##### Extracted material #####

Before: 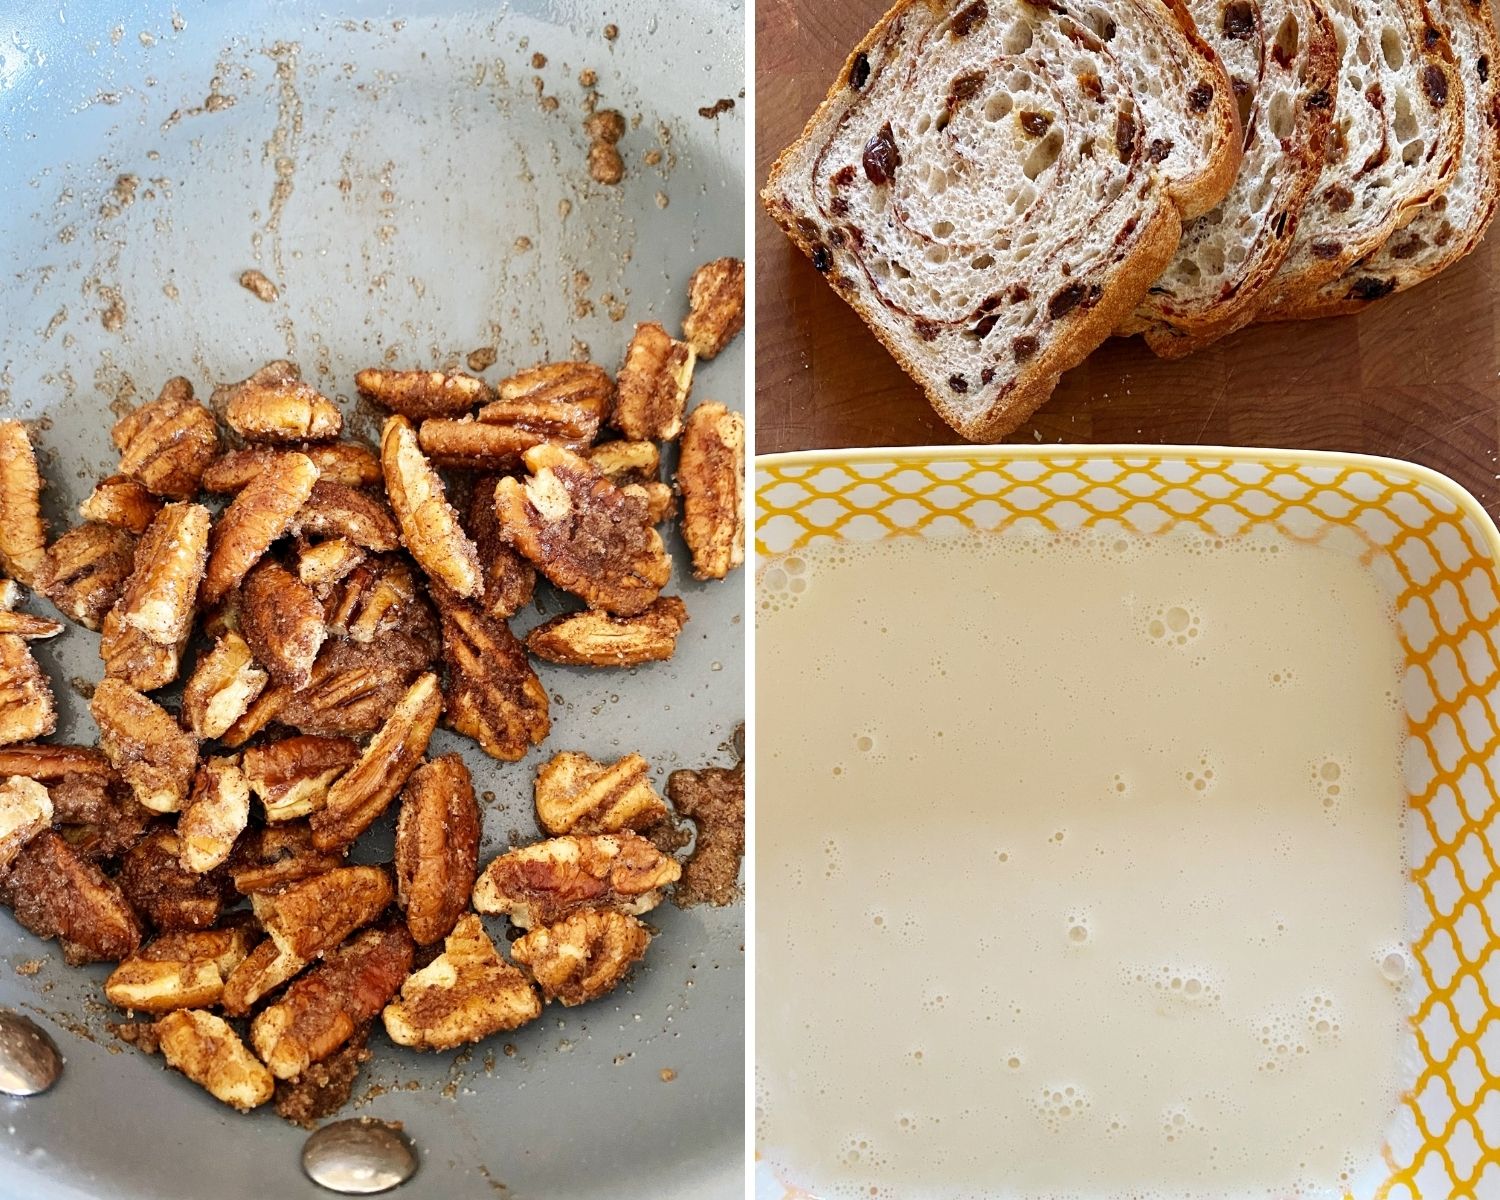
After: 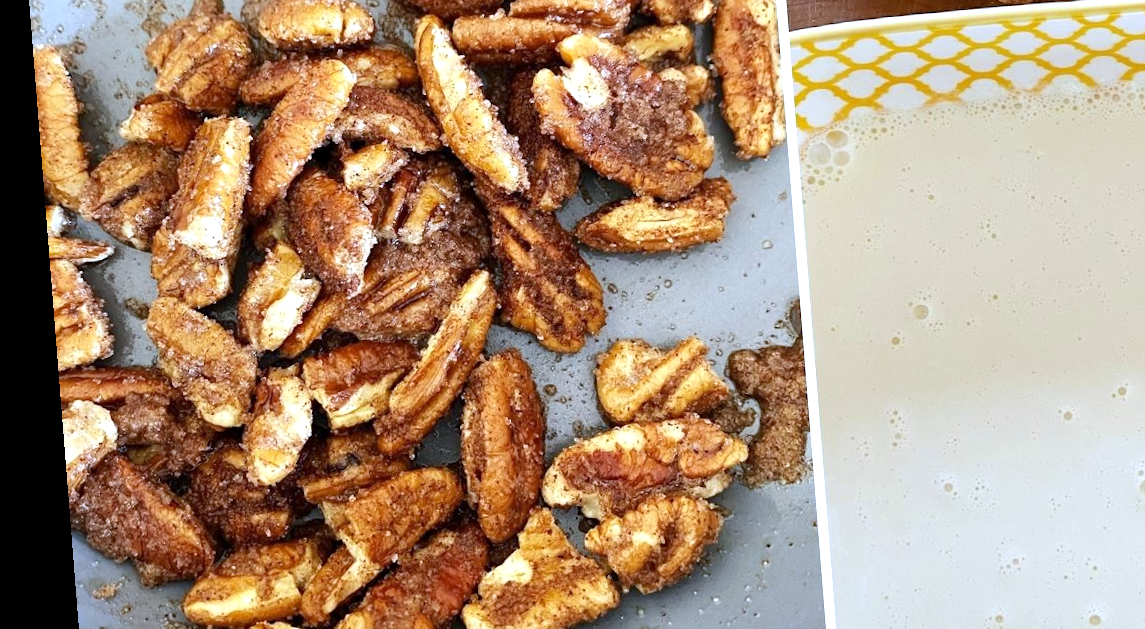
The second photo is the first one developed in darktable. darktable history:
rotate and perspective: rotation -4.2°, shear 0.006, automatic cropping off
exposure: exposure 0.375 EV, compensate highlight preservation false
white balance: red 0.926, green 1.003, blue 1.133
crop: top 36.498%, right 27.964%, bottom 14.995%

#####

*Objective*:
Reproduce the data above line for line, leaving out both pictures.

*The answer*:
Before: 
After: 
The second photo is the first one developed in darktable. darktable history:
rotate and perspective: rotation -4.2°, shear 0.006, automatic cropping off
exposure: exposure 0.375 EV, compensate highlight preservation false
white balance: red 0.926, green 1.003, blue 1.133
crop: top 36.498%, right 27.964%, bottom 14.995%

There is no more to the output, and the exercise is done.